Since the '60s we have enfeebled our public education system even as our wealth has expanded. Moral and cultural relativism now obscure individual responsibility. We are uninspired in the wars we fight, calculating our withdrawal even before we begin—and then we fight with a self-conscious, almost bureaucratic minimalism that makes the wars interminable.
America seems to be facing a pivotal moment: Do we move ahead by advancing or by receding—by reaffirming the values that made us exceptional or by letting go of those values, so that a creeping mediocrity begins to spare us the burdens of greatness?
In Steele's analysis, this is not just a historical force of the left, but a very real problem of the current administration, who's leaders were raised in the heyday of this sort of political thinking.  Now, as leaders of the very institution they were raised to detest, they are torn between pursuing their responsibility of advancing America's position and being true to the elixir of principles they imbibed as youth.

Mr. Obama came of age in a bubble of post-'60s liberalism that conditioned him to be an adversary of American exceptionalism. In this liberalism America's exceptional status in the world follows from a bargain with the devil—an indulgence in militarism, racism, sexism, corporate greed, and environmental disregard as the means to a broad economic, military, and even cultural supremacy in the world. And therefore America's greatness is as much the fruit of evil as of a devotion to freedom. 
...
As a president, Barack Obama has been a force for mediocrity. He has banked more on the hopeless interventions of government than on the exceptionalism of the people. His greatest weakness as a president is a limp confidence in his countrymen. He is afraid to ask difficult things of them.

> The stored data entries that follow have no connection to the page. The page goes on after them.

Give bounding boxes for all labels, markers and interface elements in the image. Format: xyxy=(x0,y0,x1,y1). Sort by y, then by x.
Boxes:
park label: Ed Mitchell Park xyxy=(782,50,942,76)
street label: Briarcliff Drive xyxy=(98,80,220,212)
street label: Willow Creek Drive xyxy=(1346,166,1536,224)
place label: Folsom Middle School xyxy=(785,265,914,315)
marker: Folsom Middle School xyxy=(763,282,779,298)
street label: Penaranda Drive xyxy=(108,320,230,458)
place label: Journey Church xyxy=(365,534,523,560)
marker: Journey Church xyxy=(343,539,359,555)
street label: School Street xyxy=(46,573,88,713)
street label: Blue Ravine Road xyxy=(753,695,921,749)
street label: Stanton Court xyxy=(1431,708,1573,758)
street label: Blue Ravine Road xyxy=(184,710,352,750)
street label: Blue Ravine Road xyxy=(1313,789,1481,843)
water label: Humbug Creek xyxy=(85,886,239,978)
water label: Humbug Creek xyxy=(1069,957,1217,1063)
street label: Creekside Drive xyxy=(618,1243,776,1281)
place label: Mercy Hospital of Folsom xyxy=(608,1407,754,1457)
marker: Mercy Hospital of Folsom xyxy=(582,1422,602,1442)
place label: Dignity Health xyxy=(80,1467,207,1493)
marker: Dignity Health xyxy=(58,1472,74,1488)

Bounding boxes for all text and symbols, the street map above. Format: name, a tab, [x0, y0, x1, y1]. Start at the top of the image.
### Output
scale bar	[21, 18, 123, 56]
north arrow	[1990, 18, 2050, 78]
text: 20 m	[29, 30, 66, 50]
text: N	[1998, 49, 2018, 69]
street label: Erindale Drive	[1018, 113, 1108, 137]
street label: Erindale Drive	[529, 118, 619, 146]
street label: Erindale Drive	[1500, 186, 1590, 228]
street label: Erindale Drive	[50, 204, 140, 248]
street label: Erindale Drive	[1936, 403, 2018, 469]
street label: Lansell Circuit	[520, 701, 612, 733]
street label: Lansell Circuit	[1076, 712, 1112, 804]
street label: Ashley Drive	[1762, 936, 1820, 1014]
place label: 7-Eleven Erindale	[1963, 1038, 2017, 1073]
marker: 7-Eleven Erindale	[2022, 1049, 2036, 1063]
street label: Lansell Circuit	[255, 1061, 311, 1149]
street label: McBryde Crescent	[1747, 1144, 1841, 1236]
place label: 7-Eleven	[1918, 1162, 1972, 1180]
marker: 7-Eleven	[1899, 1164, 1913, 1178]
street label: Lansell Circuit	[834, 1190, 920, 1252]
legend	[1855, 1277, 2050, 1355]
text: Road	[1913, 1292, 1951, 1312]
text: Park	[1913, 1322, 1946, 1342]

All-in-all, this leaves America and the left in a very precarious position.  How do we trust a leadership that wants to "take the country down a notch" or wants to "lead from behind"?  How can the people be comfortable with representatives that were raised on an opposition ideology, who have fixated on what is wrong, not what is right with our system?  But most importantly how can those who ascribe to such beliefs reconcile the fact that their ideology is in many ways at odds with the responsibility of ruling?